TASK DESCRIPTION →
Reproduce the lines below from the one that contains "<!-- major casing -->" through the end, inclusive, and add nothing.

Stored data:
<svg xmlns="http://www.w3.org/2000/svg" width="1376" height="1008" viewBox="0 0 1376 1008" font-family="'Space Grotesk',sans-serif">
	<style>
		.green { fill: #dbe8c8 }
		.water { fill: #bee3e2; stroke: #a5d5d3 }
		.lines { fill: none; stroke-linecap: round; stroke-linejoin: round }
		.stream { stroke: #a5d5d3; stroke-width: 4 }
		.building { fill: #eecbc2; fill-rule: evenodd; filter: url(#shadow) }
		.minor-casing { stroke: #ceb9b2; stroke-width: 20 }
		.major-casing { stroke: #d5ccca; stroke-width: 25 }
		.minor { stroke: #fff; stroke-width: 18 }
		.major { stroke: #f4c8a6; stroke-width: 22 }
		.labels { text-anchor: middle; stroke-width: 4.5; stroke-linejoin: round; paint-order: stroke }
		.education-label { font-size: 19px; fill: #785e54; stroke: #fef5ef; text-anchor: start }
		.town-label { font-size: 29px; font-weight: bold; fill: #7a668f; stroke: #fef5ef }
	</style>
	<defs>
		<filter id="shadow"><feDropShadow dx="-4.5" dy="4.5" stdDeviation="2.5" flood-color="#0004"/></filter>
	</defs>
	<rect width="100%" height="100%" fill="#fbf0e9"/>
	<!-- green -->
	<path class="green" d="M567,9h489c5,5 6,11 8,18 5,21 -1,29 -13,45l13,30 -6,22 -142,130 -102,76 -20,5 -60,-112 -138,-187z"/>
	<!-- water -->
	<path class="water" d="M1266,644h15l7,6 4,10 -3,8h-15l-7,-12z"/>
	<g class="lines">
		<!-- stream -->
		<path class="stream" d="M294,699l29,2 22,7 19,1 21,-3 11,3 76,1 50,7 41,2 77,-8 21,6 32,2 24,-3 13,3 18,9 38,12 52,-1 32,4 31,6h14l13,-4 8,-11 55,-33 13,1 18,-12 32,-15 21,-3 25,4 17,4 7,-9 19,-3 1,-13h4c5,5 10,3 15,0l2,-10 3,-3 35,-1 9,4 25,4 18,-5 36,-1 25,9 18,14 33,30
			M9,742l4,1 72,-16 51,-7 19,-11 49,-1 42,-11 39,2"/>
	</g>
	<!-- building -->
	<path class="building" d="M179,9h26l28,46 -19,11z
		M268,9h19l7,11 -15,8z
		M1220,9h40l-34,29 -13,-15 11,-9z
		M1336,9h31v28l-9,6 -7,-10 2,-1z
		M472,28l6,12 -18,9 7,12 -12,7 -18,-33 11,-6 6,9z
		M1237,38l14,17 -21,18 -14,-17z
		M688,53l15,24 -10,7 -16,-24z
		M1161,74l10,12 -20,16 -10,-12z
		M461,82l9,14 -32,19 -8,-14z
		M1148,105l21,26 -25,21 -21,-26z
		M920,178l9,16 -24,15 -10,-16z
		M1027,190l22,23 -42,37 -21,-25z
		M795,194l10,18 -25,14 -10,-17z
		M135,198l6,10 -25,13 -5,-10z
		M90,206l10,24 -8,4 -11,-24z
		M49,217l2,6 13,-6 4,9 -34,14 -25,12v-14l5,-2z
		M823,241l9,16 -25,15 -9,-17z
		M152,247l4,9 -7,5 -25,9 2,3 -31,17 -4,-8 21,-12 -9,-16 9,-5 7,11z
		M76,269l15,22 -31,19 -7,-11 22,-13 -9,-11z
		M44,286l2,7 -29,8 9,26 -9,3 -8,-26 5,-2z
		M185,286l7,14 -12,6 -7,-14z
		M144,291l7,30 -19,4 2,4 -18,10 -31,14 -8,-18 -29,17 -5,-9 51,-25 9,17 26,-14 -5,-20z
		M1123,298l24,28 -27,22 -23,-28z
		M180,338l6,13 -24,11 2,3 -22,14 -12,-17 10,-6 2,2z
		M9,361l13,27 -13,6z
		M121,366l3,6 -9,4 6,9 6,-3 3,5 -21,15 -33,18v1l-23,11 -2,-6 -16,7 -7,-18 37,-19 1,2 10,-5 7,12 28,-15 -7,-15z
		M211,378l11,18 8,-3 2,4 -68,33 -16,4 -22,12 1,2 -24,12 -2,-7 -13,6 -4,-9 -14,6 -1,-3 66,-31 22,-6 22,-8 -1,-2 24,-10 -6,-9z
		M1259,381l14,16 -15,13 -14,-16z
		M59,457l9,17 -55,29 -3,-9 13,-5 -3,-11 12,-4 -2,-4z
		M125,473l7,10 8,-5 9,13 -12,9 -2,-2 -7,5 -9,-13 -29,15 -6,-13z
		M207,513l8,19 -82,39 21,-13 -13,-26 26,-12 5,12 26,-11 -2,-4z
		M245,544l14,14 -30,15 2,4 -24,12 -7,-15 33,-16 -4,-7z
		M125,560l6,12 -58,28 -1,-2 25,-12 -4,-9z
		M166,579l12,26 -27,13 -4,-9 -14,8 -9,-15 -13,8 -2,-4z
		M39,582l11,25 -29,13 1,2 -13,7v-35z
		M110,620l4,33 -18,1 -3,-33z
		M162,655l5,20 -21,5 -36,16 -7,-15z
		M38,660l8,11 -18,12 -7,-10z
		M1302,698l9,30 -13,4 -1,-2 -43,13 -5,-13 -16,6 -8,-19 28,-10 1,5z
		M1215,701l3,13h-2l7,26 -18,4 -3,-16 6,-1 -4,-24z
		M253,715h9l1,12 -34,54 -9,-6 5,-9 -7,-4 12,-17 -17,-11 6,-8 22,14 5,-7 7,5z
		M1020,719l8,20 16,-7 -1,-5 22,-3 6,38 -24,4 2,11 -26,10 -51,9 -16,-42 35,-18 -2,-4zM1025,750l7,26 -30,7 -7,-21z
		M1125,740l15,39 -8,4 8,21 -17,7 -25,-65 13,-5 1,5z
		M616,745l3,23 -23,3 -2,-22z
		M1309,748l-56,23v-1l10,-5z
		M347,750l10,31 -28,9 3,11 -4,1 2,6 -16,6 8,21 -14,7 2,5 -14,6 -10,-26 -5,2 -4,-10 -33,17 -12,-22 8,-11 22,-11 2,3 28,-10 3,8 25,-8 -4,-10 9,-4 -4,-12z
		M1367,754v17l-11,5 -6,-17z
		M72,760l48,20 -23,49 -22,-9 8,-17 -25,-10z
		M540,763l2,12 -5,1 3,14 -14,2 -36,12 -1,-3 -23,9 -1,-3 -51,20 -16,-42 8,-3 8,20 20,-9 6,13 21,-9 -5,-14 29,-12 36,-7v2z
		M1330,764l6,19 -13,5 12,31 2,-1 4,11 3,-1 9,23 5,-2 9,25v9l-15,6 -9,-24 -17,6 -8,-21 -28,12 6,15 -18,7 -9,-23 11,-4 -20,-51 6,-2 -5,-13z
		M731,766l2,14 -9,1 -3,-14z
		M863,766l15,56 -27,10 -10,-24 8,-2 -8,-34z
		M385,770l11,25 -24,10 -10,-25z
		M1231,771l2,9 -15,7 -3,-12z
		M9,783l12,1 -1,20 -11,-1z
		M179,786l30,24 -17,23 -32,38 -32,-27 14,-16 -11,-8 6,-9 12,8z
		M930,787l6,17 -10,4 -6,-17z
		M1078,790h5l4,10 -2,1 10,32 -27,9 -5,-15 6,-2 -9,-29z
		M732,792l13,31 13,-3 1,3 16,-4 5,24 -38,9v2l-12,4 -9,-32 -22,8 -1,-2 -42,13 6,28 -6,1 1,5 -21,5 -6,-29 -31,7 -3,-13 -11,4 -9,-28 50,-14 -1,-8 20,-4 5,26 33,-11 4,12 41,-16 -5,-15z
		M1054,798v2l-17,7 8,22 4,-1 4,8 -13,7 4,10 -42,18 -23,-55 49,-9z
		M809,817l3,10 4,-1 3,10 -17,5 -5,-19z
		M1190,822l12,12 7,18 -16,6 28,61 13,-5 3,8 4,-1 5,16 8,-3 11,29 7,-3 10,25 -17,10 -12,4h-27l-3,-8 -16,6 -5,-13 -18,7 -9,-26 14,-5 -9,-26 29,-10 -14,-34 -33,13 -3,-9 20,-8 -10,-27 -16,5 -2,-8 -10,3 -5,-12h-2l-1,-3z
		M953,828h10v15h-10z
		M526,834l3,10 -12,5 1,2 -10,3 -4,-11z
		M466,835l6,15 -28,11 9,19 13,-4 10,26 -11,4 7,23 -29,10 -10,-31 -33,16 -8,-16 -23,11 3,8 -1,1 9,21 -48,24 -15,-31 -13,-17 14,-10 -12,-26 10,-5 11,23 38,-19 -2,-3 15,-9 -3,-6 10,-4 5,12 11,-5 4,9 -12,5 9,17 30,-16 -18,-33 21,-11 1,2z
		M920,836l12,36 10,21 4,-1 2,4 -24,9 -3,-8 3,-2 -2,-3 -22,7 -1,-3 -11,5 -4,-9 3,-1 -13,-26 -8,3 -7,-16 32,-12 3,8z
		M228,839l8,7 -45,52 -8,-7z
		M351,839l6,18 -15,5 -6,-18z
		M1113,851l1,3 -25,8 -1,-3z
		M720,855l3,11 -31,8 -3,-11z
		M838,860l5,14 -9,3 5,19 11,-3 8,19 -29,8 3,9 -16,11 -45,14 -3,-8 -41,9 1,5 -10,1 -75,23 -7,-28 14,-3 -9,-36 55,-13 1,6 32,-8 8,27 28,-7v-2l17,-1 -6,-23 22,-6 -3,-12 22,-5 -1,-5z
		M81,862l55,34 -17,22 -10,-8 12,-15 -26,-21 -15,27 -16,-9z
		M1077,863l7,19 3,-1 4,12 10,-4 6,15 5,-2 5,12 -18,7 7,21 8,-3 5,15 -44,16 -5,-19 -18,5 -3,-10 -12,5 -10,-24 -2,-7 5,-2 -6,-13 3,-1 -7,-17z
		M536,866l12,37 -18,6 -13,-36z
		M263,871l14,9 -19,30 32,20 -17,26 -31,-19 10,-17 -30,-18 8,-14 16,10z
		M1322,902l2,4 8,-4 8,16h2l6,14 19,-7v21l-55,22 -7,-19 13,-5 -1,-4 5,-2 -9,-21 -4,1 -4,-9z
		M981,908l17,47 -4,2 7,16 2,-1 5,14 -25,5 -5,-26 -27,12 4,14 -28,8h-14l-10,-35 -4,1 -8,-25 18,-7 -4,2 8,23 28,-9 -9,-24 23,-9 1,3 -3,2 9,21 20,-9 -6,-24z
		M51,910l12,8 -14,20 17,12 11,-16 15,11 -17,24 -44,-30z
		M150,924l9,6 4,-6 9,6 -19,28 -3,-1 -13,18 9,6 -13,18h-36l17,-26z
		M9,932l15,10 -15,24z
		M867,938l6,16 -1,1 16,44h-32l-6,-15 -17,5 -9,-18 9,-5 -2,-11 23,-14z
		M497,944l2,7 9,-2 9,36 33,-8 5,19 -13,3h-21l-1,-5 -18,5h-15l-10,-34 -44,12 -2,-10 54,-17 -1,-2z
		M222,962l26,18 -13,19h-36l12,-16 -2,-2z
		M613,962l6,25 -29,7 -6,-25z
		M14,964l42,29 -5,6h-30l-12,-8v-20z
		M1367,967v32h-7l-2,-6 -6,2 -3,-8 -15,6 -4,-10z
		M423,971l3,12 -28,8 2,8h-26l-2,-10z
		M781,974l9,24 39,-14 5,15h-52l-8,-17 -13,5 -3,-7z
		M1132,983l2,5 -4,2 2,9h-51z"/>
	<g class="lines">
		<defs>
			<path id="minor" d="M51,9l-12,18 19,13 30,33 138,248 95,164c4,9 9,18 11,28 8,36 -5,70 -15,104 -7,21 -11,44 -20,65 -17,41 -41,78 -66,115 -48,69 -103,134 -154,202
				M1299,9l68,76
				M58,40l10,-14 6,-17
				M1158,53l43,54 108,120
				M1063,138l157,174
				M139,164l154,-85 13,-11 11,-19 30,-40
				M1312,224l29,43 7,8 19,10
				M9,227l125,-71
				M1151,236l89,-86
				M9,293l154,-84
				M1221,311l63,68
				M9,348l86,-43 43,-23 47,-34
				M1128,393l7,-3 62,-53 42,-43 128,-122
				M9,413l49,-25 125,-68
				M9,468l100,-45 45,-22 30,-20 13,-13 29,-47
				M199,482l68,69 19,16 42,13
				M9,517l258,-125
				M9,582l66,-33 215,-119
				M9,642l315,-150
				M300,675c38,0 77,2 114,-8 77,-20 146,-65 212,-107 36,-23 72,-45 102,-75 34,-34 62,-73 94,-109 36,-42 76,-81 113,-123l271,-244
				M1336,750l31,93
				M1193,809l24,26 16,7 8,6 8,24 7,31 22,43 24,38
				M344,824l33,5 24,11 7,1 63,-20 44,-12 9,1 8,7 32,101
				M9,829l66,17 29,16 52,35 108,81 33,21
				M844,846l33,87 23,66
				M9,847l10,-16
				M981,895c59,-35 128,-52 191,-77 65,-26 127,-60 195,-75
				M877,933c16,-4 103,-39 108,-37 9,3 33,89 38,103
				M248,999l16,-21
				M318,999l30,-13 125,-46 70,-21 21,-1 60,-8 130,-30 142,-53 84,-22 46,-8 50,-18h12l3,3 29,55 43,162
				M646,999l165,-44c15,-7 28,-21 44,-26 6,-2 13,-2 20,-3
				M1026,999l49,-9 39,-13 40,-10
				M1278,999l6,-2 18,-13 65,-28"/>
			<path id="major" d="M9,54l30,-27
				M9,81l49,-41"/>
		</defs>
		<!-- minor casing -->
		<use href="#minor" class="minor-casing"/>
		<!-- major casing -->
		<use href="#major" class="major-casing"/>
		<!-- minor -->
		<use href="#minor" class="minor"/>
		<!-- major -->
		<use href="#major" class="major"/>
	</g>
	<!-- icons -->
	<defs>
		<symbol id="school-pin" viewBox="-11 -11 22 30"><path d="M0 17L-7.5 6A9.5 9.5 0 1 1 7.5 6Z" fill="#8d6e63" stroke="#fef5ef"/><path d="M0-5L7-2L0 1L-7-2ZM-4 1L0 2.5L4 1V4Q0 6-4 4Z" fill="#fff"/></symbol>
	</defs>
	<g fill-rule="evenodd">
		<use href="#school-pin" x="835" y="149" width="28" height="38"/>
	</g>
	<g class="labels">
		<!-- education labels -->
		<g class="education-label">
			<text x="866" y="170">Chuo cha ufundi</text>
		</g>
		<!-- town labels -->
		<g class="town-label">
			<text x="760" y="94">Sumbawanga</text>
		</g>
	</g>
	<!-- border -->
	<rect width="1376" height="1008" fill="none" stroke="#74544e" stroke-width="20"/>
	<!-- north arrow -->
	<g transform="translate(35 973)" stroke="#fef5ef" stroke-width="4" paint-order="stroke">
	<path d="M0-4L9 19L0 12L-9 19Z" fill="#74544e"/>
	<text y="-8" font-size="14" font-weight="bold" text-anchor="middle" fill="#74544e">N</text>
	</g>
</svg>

ANSWER FOR THIS EXERCISE →
		<!-- major casing -->
		<use href="#major" class="major-casing"/>
		<!-- minor -->
		<use href="#minor" class="minor"/>
		<!-- major -->
		<use href="#major" class="major"/>
	</g>
	<!-- icons -->
	<defs>
		<symbol id="school-pin" viewBox="-11 -11 22 30"><path d="M0 17L-7.5 6A9.5 9.5 0 1 1 7.5 6Z" fill="#8d6e63" stroke="#fef5ef"/><path d="M0-5L7-2L0 1L-7-2ZM-4 1L0 2.5L4 1V4Q0 6-4 4Z" fill="#fff"/></symbol>
	</defs>
	<g fill-rule="evenodd">
		<use href="#school-pin" x="835" y="149" width="28" height="38"/>
	</g>
	<g class="labels">
		<!-- education labels -->
		<g class="education-label">
			<text x="866" y="170">Chuo cha ufundi</text>
		</g>
		<!-- town labels -->
		<g class="town-label">
			<text x="760" y="94">Sumbawanga</text>
		</g>
	</g>
	<!-- border -->
	<rect width="1376" height="1008" fill="none" stroke="#74544e" stroke-width="20"/>
	<!-- north arrow -->
	<g transform="translate(35 973)" stroke="#fef5ef" stroke-width="4" paint-order="stroke">
	<path d="M0-4L9 19L0 12L-9 19Z" fill="#74544e"/>
	<text y="-8" font-size="14" font-weight="bold" text-anchor="middle" fill="#74544e">N</text>
	</g>
</svg>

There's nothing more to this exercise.